**ACTION ITEM**
Extract the text of every line below and reproduce each one verbatim, without alteration.

**Saved data entries**
◇ ◇ ◇ ◇ ◇

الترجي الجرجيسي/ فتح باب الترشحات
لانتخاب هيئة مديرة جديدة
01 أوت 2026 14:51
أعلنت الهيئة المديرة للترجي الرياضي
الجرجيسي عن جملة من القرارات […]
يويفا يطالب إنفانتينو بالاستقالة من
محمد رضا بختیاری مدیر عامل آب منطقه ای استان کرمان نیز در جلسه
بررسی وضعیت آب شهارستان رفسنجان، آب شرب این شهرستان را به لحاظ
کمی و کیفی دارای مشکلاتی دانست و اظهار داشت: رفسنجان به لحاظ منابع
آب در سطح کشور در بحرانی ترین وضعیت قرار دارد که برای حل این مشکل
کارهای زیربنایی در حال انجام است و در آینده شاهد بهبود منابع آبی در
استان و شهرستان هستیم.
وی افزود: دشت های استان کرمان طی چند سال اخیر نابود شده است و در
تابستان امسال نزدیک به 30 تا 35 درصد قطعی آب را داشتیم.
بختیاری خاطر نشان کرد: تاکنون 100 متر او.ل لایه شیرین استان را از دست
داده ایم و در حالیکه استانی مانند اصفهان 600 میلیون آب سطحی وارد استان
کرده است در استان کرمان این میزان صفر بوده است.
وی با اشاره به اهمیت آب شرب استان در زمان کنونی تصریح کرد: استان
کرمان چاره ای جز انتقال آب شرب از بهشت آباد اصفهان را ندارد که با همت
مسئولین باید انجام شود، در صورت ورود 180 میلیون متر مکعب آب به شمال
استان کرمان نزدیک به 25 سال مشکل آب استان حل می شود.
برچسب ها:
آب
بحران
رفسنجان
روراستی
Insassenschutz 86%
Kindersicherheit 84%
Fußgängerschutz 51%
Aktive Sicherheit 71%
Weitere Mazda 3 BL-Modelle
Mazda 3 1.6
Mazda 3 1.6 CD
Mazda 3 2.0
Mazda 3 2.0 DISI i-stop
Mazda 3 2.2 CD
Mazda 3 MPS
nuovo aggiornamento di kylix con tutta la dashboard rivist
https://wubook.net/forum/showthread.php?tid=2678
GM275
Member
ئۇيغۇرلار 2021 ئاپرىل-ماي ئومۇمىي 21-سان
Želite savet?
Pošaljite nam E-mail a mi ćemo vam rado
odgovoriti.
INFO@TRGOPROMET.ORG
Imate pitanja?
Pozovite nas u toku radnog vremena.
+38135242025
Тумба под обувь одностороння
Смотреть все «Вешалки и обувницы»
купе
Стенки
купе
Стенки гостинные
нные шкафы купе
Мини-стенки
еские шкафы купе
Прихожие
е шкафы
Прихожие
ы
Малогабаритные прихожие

◇ ◇ ◇ ◇ ◇

**EXERCISE ANSWER**
الترجي الجرجيسي/ فتح باب الترشحات
لانتخاب هيئة مديرة جديدة
01 أوت 2026 14:51
أعلنت الهيئة المديرة للترجي الرياضي
الجرجيسي عن جملة من القرارات […]
يويفا يطالب إنفانتينو بالاستقالة من
محمد رضا بختیاری مدیر عامل آب منطقه ای استان کرمان نیز در جلسه
بررسی وضعیت آب شهارستان رفسنجان، آب شرب این شهرستان را به لحاظ
کمی و کیفی دارای مشکلاتی دانست و اظهار داشت: رفسنجان به لحاظ منابع
آب در سطح کشور در بحرانی ترین وضعیت قرار دارد که برای حل این مشکل
کارهای زیربنایی در حال انجام است و در آینده شاهد بهبود منابع آبی در
استان و شهرستان هستیم.
وی افزود: دشت های استان کرمان طی چند سال اخیر نابود شده است و در
تابستان امسال نزدیک به 30 تا 35 درصد قطعی آب را داشتیم.
بختیاری خاطر نشان کرد: تاکنون 100 متر او.ل لایه شیرین استان را از دست
داده ایم و در حالیکه استانی مانند اصفهان 600 میلیون آب سطحی وارد استان
کرده است در استان کرمان این میزان صفر بوده است.
وی با اشاره به اهمیت آب شرب استان در زمان کنونی تصریح کرد: استان
کرمان چاره ای جز انتقال آب شرب از بهشت آباد اصفهان را ندارد که با همت
مسئولین باید انجام شود، در صورت ورود 180 میلیون متر مکعب آب به شمال
استان کرمان نزدیک به 25 سال مشکل آب استان حل می شود.
برچسب ها:
آب
بحران
رفسنجان
روراستی
Insassenschutz 86%
Kindersicherheit 84%
Fußgängerschutz 51%
Aktive Sicherheit 71%
Weitere Mazda 3 BL-Modelle
Mazda 3 1.6
Mazda 3 1.6 CD
Mazda 3 2.0
Mazda 3 2.0 DISI i-stop
Mazda 3 2.2 CD
Mazda 3 MPS
nuovo aggiornamento di kylix con tutta la dashboard rivist
https://wubook.net/forum/showthread.php?tid=2678
GM275
Member
ئۇيغۇرلار 2021 ئاپرىل-ماي ئومۇمىي 21-سان
Želite savet?
Pošaljite nam E-mail a mi ćemo vam rado
odgovoriti.
INFO@TRGOPROMET.ORG
Imate pitanja?
Pozovite nas u toku radnog vremena.
+38135242025
Тумба под обувь одностороння
Смотреть все «Вешалки и обувницы»
купе
Стенки
купе
Стенки гостинные
нные шкафы купе
Мини-стенки
еские шкафы купе
Прихожие
е шкафы
Прихожие
ы
Малогабаритные прихожие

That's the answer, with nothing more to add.